Pig is a platform for analyzing large data sets that consists of a high-level language for expressing data analysis programs, coupled with infrastructure for evaluating these programs. The salient property of Pig programs is that their structure is amenable to substantial parallelization, which in turns enables them to handle very large data sets.

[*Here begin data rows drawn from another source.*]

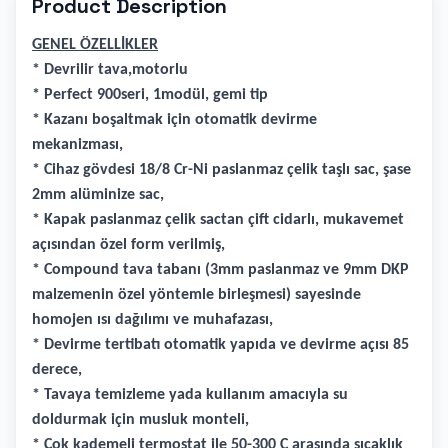
Product Description
GENEL ÖZELLİKLER
* Devrilir tava,motorlu
* Perfect 900seri, 1modül, gemi tip
* Kazanı boşaltmak için otomatik devirme
mekanizması,
* Cihaz gövdesi 18/8 Cr-Ni paslanmaz çelik taşlı sac, şase
2mm alüminize sac,
* Kapak paslanmaz çelik sactan çift cidarlı, mukavemet
açısından özel form verilmiş,
* Compound tava tabanı (3mm paslanmaz ve 9mm DKP
malzemenin özel yöntemle birleşmesi) sayesinde
homojen ısı dağılımı ve muhafazası,
* Devirme tertibatı otomatik yapıda ve devirme açısı 85
derece,
* Tavaya temizleme yada kullanım amacıyla su
doldurmak için musluk monteli,
* Çok kademeli termostat ile 50-300 C arasında sıcaklık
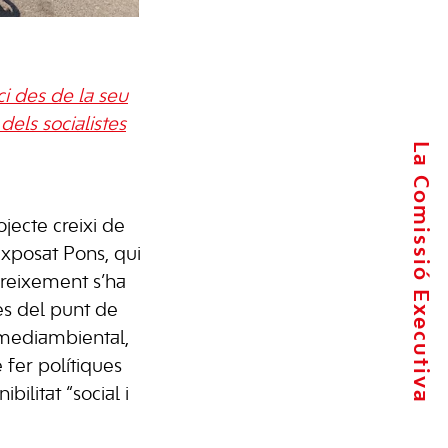
ci des de la seu
dels socialistes
La Comissió Executiva
jecte creixi de
exposat Pons, qui
creixement s’ha
s del punt de
t mediambiental,
 fer polítiques
bilitat “social i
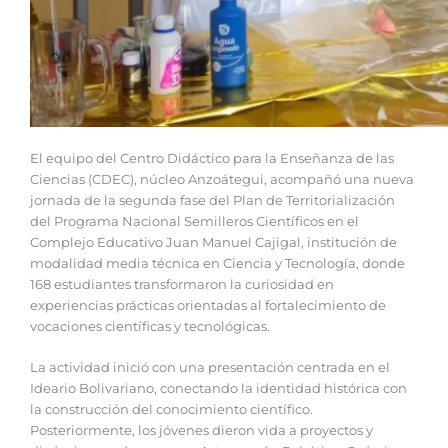
El equipo del Centro Didáctico para la Enseñanza de las
Ciencias (CDEC), núcleo Anzoátegui, acompañó una nueva
jornada de la segunda fase del Plan de Territorialización
del Programa Nacional Semilleros Científicos en el
Complejo Educativo Juan Manuel Cajigal, institución de
modalidad media técnica en Ciencia y Tecnología, donde
168 estudiantes transformaron la curiosidad en
experiencias prácticas orientadas al fortalecimiento de
vocaciones científicas y tecnológicas.
La actividad inició con una presentación centrada en el
Ideario Bolivariano, conectando la identidad histórica con
la construcción del conocimiento científico.
Posteriormente, los jóvenes dieron vida a proyectos y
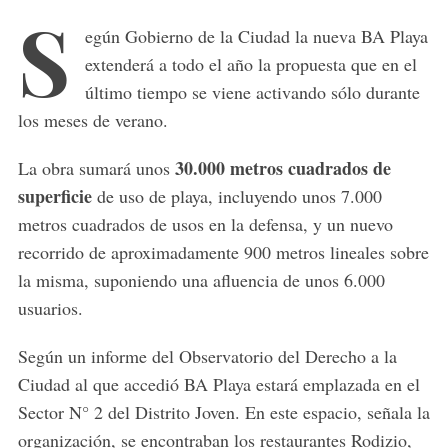
S
egún Gobierno de la Ciudad la nueva BA Playa
extenderá a todo el año la propuesta que en el
último tiempo se viene activando sólo durante
los meses de verano.
30.000 metros cuadrados de
La obra sumará unos
superficie
de uso de playa, incluyendo unos 7.000
metros cuadrados de usos en la defensa, y un nuevo
recorrido de aproximadamente 900 metros lineales sobre
la misma, suponiendo una afluencia de unos 6.000
usuarios.
Según un informe del Observatorio del Derecho a la
Ciudad al que accedió BA Playa estará emplazada en el
Sector N° 2 del Distrito Joven. En este espacio, señala la
organización, se encontraban los restaurantes Rodizio,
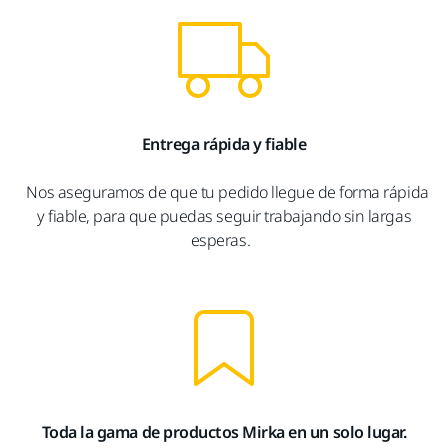
Entrega rápida y fiable
Nos aseguramos de que tu pedido llegue de forma rápida
y fiable, para que puedas seguir trabajando sin largas
esperas.
Toda la gama de productos Mirka en un solo lugar.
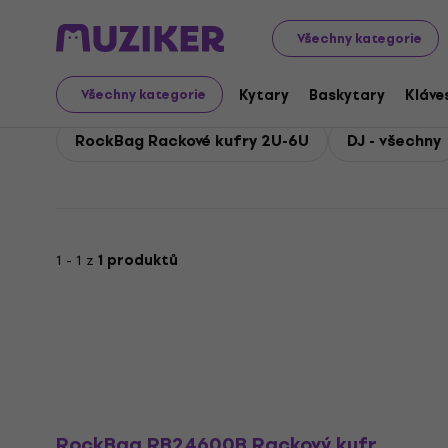
RockBag
RockBag DJ Technika
Všechny kategorie
RockBag DJ Technika
Kytary
Baskytary
Kláve
Všechny kategorie
RockBag Rackové kufry 2U-6U
DJ - všechny
1 - 1 z
1 produktů
RockBag RB24600B Rackový kufr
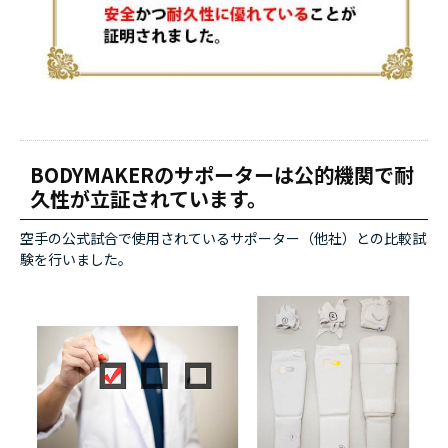
BODYMAKERのサポーターは公的機関で耐
久性が立証されています。
空手の公式試合で使用されているサポーター（他社）との比較試
験を行いました。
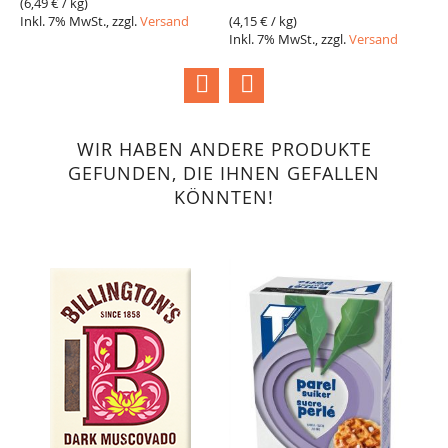
(
6,49 €
/ kg)
(
4
Inkl. 7% MwSt., zzgl.
Versand
(
4,15 €
/ kg)
I
Inkl. 7% MwSt., zzgl.
Versand
WIR HABEN ANDERE PRODUKTE
GEFUNDEN, DIE IHNEN GEFALLEN
KÖNNTEN!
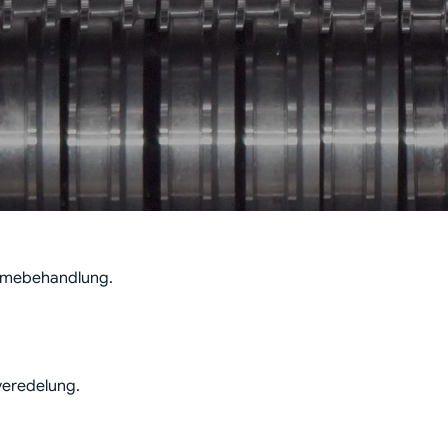
ärmebehandlung.
eredelung.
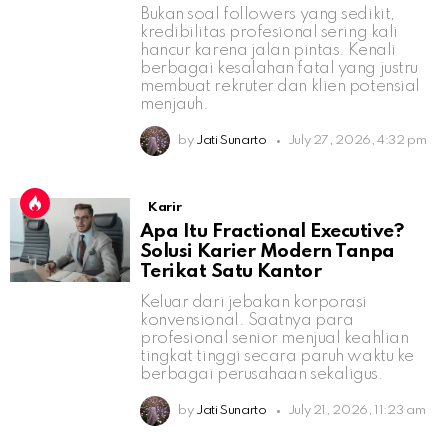
Bukan soal followers yang sedikit,
kredibilitas profesional sering kali
hancur karena jalan pintas. Kenali
berbagai kesalahan fatal yang justru
membuat rekruter dan klien potensial
menjauh.
by
Jati Sunarto
July 27, 2026, 4:32 pm
Karir
Apa Itu Fractional Executive?
Solusi Karier Modern Tanpa
Terikat Satu Kantor
Keluar dari jebakan korporasi
konvensional. Saatnya para
profesional senior menjual keahlian
tingkat tinggi secara paruh waktu ke
berbagai perusahaan sekaligus.
by
Jati Sunarto
July 21, 2026, 11:23 am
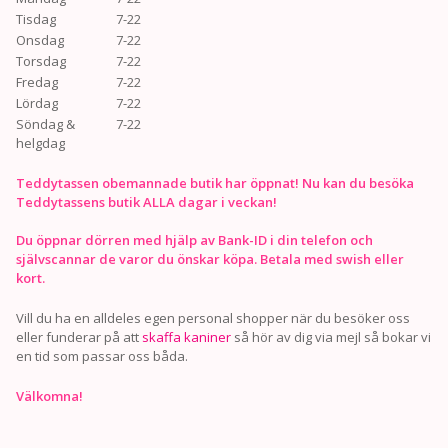
Tisdag
7-22
Onsdag
7-22
Torsdag
7-22
Fredag
7-22
Lördag
7-22
Söndag &
7-22
helgdag
Teddytassen obemannade butik har öppnat! Nu kan du besöka
Teddytassens butik ALLA dagar i veckan!
Du öppnar dörren med hjälp av Bank-ID i din telefon och
självscannar de varor du önskar köpa. Betala med swish eller
kort.
Vill du ha en alldeles egen personal shopper när du besöker oss
eller funderar på att
skaffa kaniner
så hör av dig via mejl så bokar vi
en tid som passar oss båda.
Välkomna!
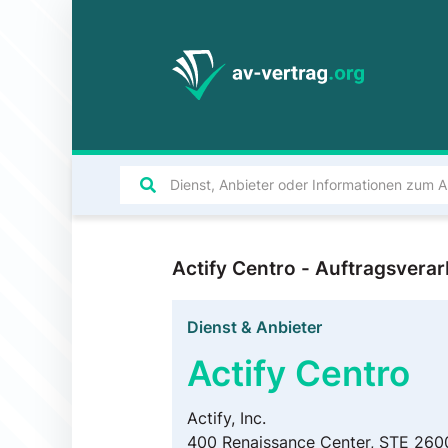
Actify Centro - Auftragsver
Dienst & Anbieter
Actify Centro
Actify, Inc.
400 Renaissance Center, STE 260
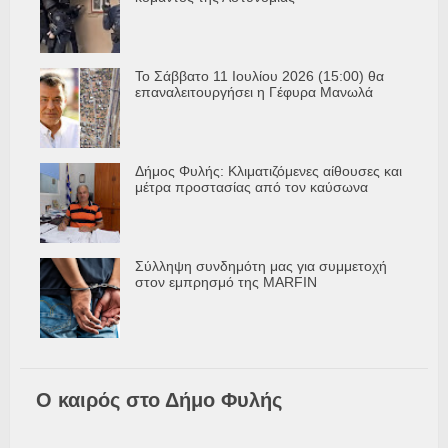
Το Σάββατο 11 Ιουλίου 2026 (15:00) θα
επαναλειτουργήσει η Γέφυρα Μανωλά
Δήμος Φυλής: Κλιματιζόμενες αίθουσες και
μέτρα προστασίας από τον καύσωνα
Σύλληψη συνδημότη μας για συμμετοχή
στον εμπρησμό της MARFIN
Ο καιρός στο Δήμο Φυλής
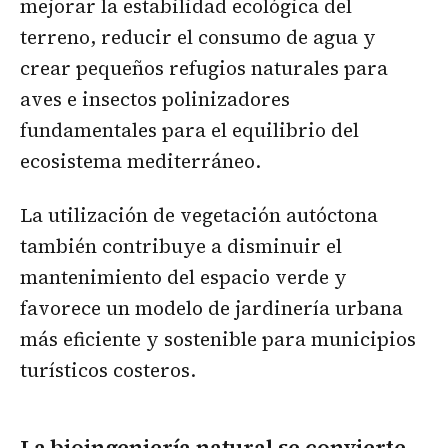
mejorar la estabilidad ecológica del
terreno, reducir el consumo de agua y
crear pequeños refugios naturales para
aves e insectos polinizadores
fundamentales para el equilibrio del
ecosistema mediterráneo.
La utilización de vegetación autóctona
también contribuye a disminuir el
mantenimiento del espacio verde y
favorece un modelo de jardinería urbana
más eficiente y sostenible para municipios
turísticos costeros.
La bioingeniería natural se convierte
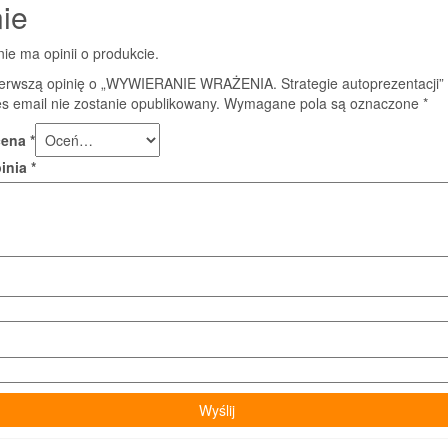
ie
nie ma opinii o produkcie.
ierwszą opinię o „WYWIERANIE WRAŻENIA. Strategie autoprezentacji”
s email nie zostanie opublikowany.
Wymagane pola są oznaczone
*
cena
*
pinia
*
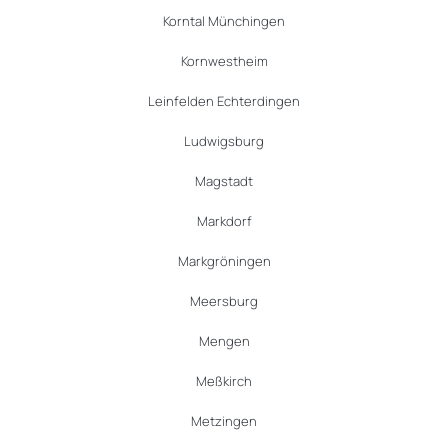
Korntal Münchingen
Kornwestheim
Leinfelden Echterdingen
Ludwigsburg
Magstadt
Markdorf
Markgröningen
Meersburg
Mengen
Meßkirch
Metzingen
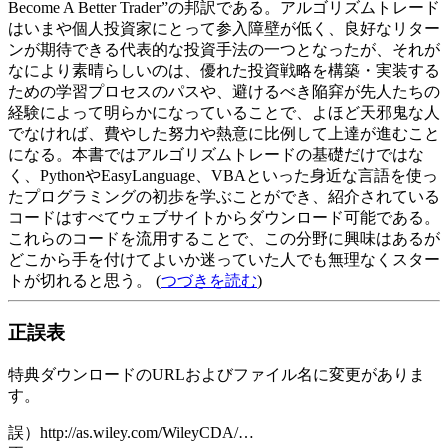
Become A Better Trader”の邦訳である。アルゴリズムトレード
はいまや個人投資家にとって参入障壁が低く、良好なリター
ンが期待できる代表的な投資手法の一つとなったが、それが
なにより素晴らしいのは、優れた投資戦略を構築・実装する
ための学習プロセスのパスや、避けるべき陥穽が先人たちの
経験によって明らかになっていることで、よほど天邪鬼な人
でなければ、費やした努力や熱意に比例して上達が進むこと
になる。本書ではアルゴリズムトレードの基礎だけではな
く、PythonやEasyLanguage、VBAといった身近な言語を使っ
たプログラミングの初歩を学ぶことができ、紹介されている
コードはすべてウェブサイトからダウンロード可能である。
これらのコードを流用することで、この分野に興味はあるが
どこから手を付けてよいか迷っていた人でも無理なくスター
トが切れると思う。 (
つづきを読む
)
正誤表
特典ダウンロードのURLおよびファイル名に変更がありま
す。
誤）http://as.wiley.com/WileyCDA/…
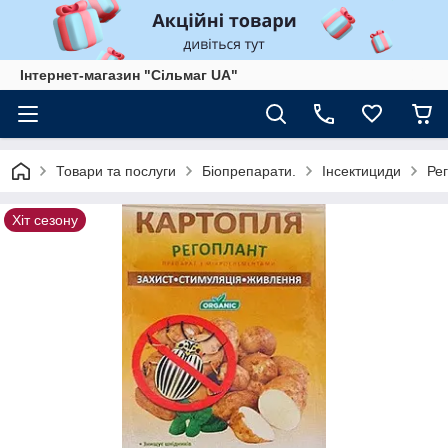
Інтернет-магазин "Сільмаг UA"
Товари та послуги
Біопрепарати.
Інсектициди
Рег
Хіт сезону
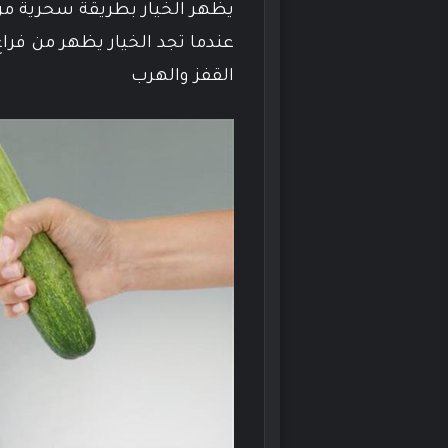
يظهر الخيار بطريقة سحرية من 
عندما تجد الخيار يظهر من فرا
القفز والهرب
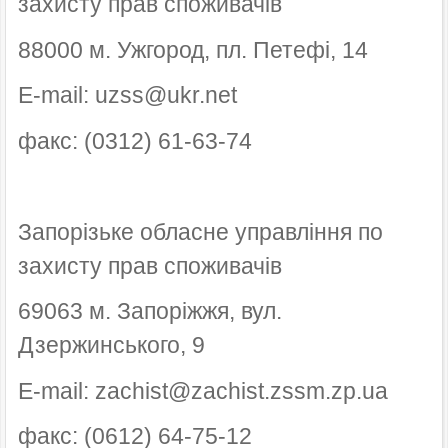
захисту прав споживачів
88000 м. Ужгород, пл. Петефі, 14
E-mail: uzss@ukr.net
факс: (0312) 61-63-74
Запорізьке обласне управління по
захисту прав споживачів
69063 м. Запоріжжя, вул.
Дзержинського, 9
E-mail: zachist@zachist.zssm.zp.ua
факс: (0612) 64-75-12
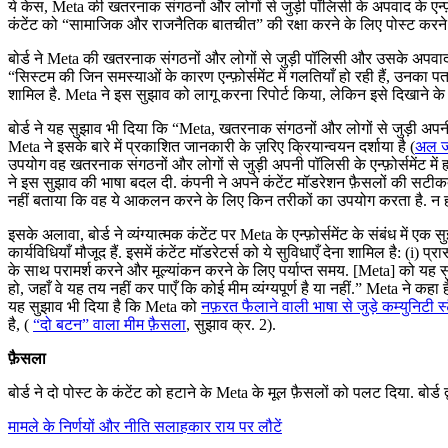
ये केस, Meta की खतरनाक संगठनों और लोगों से जुड़ी पॉलिसी के अपवाद के एन्फ़ो
कंटेंट को “सामाजिक और राजनैतिक बातचीत” की रक्षा करने के लिए पोस्ट करने क
बोर्ड ने Meta की खतरनाक संगठनों और लोगों से जुड़ी पॉलिसी और उसके अपवादों के एन्
“सिस्टम की जिन समस्याओं के कारण एन्फ़ोर्समेंट में गलतियाँ हो रही हैं, उनका
शामिल है. Meta ने इस सुझाव को लागू करना रिपोर्ट किया, लेकिन इसे दिखाने क
बोर्ड ने यह सुझाव भी दिया कि “Meta, खतरनाक संगठनों और लोगों से जुड़ी अपनी पॉलि
Meta ने इसके बारे में प्रकाशित जानकारी के ज़रिए क्रियान्वयन दर्शाया है (
अल जज
उपयोग वह खतरनाक संगठनों और लोगों से जुड़ी अपनी पॉलिसी के एन्फ़ोर्समेंट म
ने इस सुझाव की भाषा बदल दी. कंपनी ने अपने कंटेंट मॉडरेशन फ़ैसलों की सट
नहीं बताया कि वह ये आकलन करने के लिए किन तरीकों का उपयोग करता है. न ही
इसके अलावा, बोर्ड ने व्यंग्यात्मक कंटेंट पर Meta के एन्फ़ोर्समेंट के संबंध म
कार्यविधियाँ मौजूद हैं. इसमें कंटेंट मॉडरेटर्स को ये सुविधाएँ देना शामिल ह
के साथ परामर्श करने और मूल्यांकन करने के लिए पर्याप्त समय. [Meta] को यह सु
हो, जहाँ वे यह तय नहीं कर पाएँ कि कोई मीम व्यंग्यपूर्ण है या नहीं.” Meta ने
यह सुझाव भी दिया है कि Meta को
नफ़रत फैलाने वाली भाषा से जुड़े कम्युनिटी स्ट
है, (
“दो बटन” वाला मीम फ़ैसला
, सुझाव क्र. 2).
फ़ैसला
बोर्ड ने दो पोस्ट के कंटेंट को हटाने के Meta के मूल फ़ैसलों को पलट दिया. बोर्ड द
मामले के निर्णयों और नीति सलाहकार राय पर लौटें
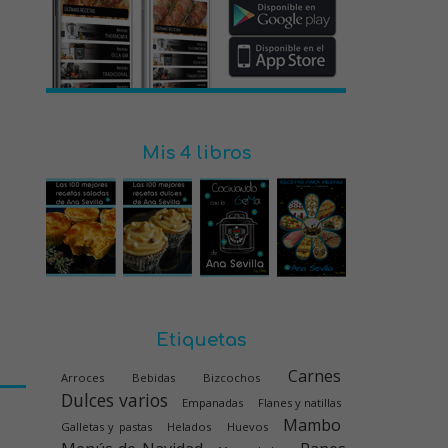
Mis 4 libros
Etiquetas
Carnes
Arroces
Bebidas
Bizcochos
Dulces varios
Empanadas
Flanes y natillas
Mambo
Galletas y pastas
Helados
Huevos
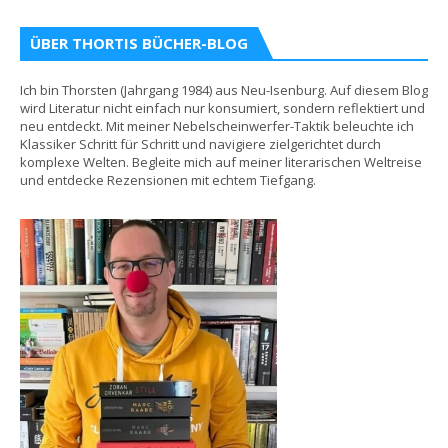
ÜBER THORTIS BÜCHER-BLOG
Ich bin Thorsten (Jahrgang 1984) aus Neu-Isenburg. Auf diesem Blog
wird Literatur nicht einfach nur konsumiert, sondern reflektiert und
neu entdeckt. Mit meiner Nebelscheinwerfer-Taktik beleuchte ich
Klassiker Schritt für Schritt und navigiere zielgerichtet durch
komplexe Welten. Begleite mich auf meiner literarischen Weltreise
und entdecke Rezensionen mit echtem Tiefgang.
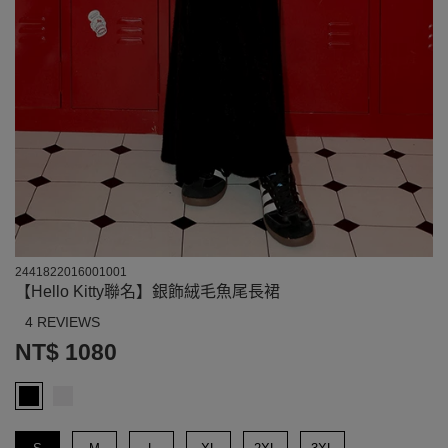
2441822016001001
【Hello Kitty聯名】銀飾絨毛魚尾長裙
4 REVIEWS
NT$ 1080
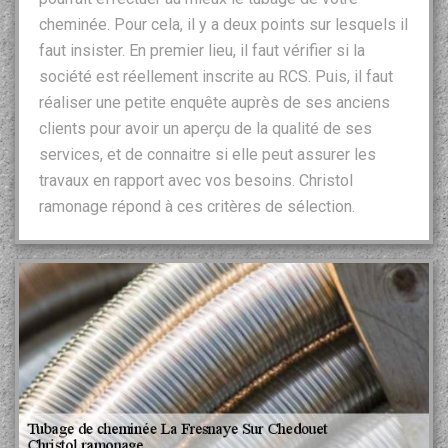
cheminée. Pour cela, il y a deux points sur lesquels il
faut insister. En premier lieu, il faut vérifier si la
société est réellement inscrite au RCS. Puis, il faut
réaliser une petite enquête auprès de ses anciens
clients pour avoir un aperçu de la qualité de ses
services, et de connaitre si elle peut assurer les
travaux en rapport avec vos besoins. Christol
ramonage répond à ces critères de sélection.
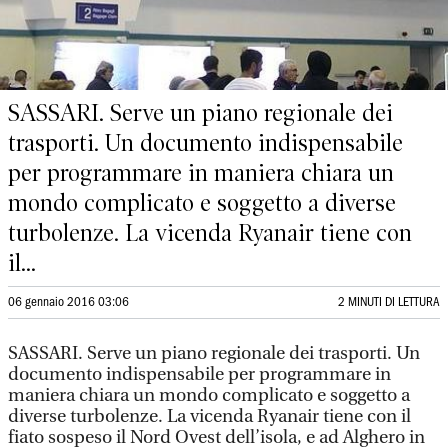
SASSARI. Serve un piano regionale dei
trasporti. Un documento indispensabile
per programmare in maniera chiara un
mondo complicato e soggetto a diverse
turbolenze. La vicenda Ryanair tiene con
il...
06 gennaio 2016 03:06
2 MINUTI DI LETTURA
SASSARI. Serve un piano regionale dei trasporti. Un
documento indispensabile per programmare in
maniera chiara un mondo complicato e soggetto a
diverse turbolenze. La vicenda Ryanair tiene con il
fiato sospeso il Nord Ovest dell’isola, e ad Alghero in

At the present time, Pig’s infrastructure layer consists of a compiler that produces sequences of Map-Reduce programs, for which large-scale parallel implementations already exist (e.g., the Hadoop subproject). Pig’s language layer currently consists of a textual language called Pig Latin, which has the following key properties:

  • Ease of programming. It is trivial to achieve parallel execution of simple, “embarrassingly parallel” data analysis tasks. Complex tasks comprised of multiple interrelated data transformations are explicitly encoded as data flow sequences, making them easy to write, understand, and maintain.
  • Optimization opportunities. The way in which tasks are encoded permits the system to optimize their execution automatically, allowing the user to focus on semantics rather than efficiency.
  • Extensibility. Users can create their own functions to do special-purpose processing.

Ambari

A web-based tool for provisioning, managing, and monitoring Apache Hadoop clusters which includes support for Hadoop HDFS, Hadoop MapReduce, Hive, HCatalog, HBase, ZooKeeper, Oozie, Pig and Sqoop. Ambari also provides a dashboard for viewing cluster health such as heatmaps and ability to view MapReduce, Pig and Hive applications visually alongwith features to diagnose their performance characteristics in a user-friendly manner.

Jaql

JAQL or jackal, is a query language for JavaScript open notation.

Avro

Avro is a data serialization system. Avro provides:

  • Rich data structures.
  • A compact, fast, binary data format.
  • A container file, to store persistent data.
  • Remote procedure call (RPC).
  • Simple integration with dynamic languages. Code generation is not required to read or write data files nor to use or implement RPC protocols. Code generation as an optional optimization, only worth implementing for statically typed languages.

UIMA is the architecture for the development, discovery, composition and deployment for the analysis of unstructured data.